Text segment
__________

Lu-Lu has had both her injections, is wormed and has had flea treatment. She is house trained but has not had much formal training. Clicker training is advised with this gentle soul. Lu-Lu will have to be spayed on agreement with adoption.

If you are interested please call Puppies Animal Rescue on: 01159 630326


----------



## missy11 (Apr 25, 2011)

Hope they all find nice homes soon


----------



## bigdaddy (Feb 5, 2011)

awww they are lovely shame our daughter isnt old enough


----------



## SLB (Apr 25, 2011)

bigdaddy said:


> awww they are lovely shame our daughter isnt old enough


I've only put over 12 as they are quite big and have the ability to knock a small child over - if precautions are put in place they are adoptable to anyone with children of any ages - I put the over 12 because not everyone is sensible with puppies and children together 

Please if you are interested, get in touch - they are wonderful puppies and they deserve a home.


----------



## matty198111 (Jan 30, 2010)

how big will these dogs grow, compared to a 100% staffy

i have sent you a pm


----------



## matty198111 (Jan 30, 2010)

sally is gorgeous, well they all are but she is a beaut


----------



## matty198111 (Jan 30, 2010)

__________

Brief A
According to the puppy adoption thread, what kind of training is advised for Lu-Lu?
Brief B
Carry on the puppy adoption thread from its final line.

Provided records

__________

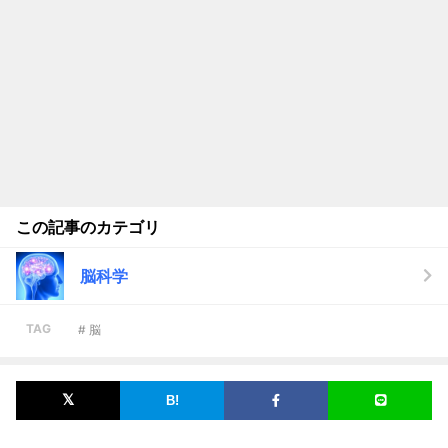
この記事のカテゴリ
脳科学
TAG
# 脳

__________

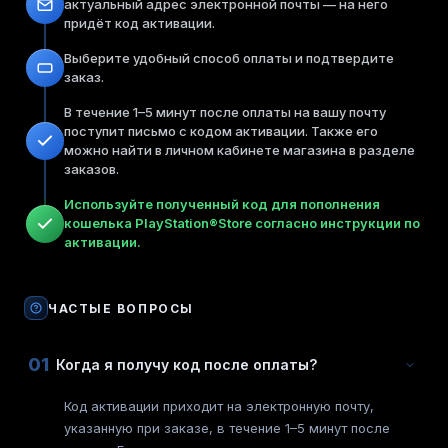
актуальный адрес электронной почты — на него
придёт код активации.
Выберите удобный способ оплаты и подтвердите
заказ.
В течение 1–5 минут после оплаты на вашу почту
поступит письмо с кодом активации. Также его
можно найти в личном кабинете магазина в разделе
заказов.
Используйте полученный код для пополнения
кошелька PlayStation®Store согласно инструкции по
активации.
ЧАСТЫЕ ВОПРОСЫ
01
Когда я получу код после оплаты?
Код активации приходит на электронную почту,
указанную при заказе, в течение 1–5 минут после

__________

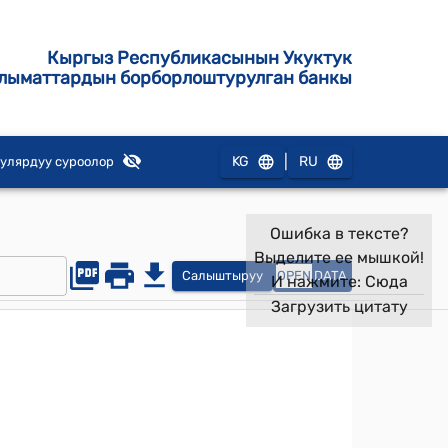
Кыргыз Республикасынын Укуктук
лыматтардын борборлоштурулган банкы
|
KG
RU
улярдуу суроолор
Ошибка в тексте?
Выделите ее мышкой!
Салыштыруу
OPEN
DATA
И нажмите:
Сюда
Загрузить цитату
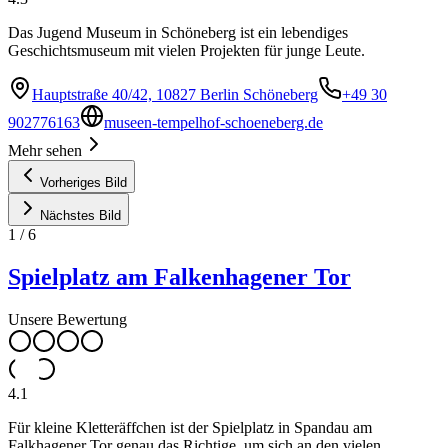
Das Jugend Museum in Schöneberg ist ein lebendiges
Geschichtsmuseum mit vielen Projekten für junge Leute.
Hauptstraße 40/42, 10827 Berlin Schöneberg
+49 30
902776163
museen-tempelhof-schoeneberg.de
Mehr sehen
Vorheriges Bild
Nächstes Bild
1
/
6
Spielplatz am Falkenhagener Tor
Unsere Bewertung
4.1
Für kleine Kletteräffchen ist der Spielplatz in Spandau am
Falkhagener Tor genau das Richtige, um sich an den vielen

__________

Output A
Clicker training.

Output B
sent email and pm but no reply 

i can offer one of these a home


----------



## SLB (Apr 25, 2011)

matty198111 said:


> sent email and pm but no reply
> 
> i can offer one of these a home


Sorry - I run the rescue's email (they don't have net) and I haven't been on for a while - I'm useless, I have sent you a reply. Sorrry!

Are you sure you put the right email address - I have just checked and there is no email from you :/

You can see more about the rescue here: http://puppiesanimalrescue.yolasite.com

Apologies to mods if sites are disallowed


----------



## new westie owner (Apr 30, 2010)

Gorgeous puppies hope they find homes soon


----------



## SLB (Apr 25, 2011)

Matty198111 - have you re-tried the email address or given the rescue a ring. The best time to call is in the morning about half 8 and in the evening about half 6 - 8pm the rest of the time, the dogs are out on walks.

I have let her know you might be calling soon - so please get in touch if you are still interested.


----------



## RockRomantic (Apr 29, 2009)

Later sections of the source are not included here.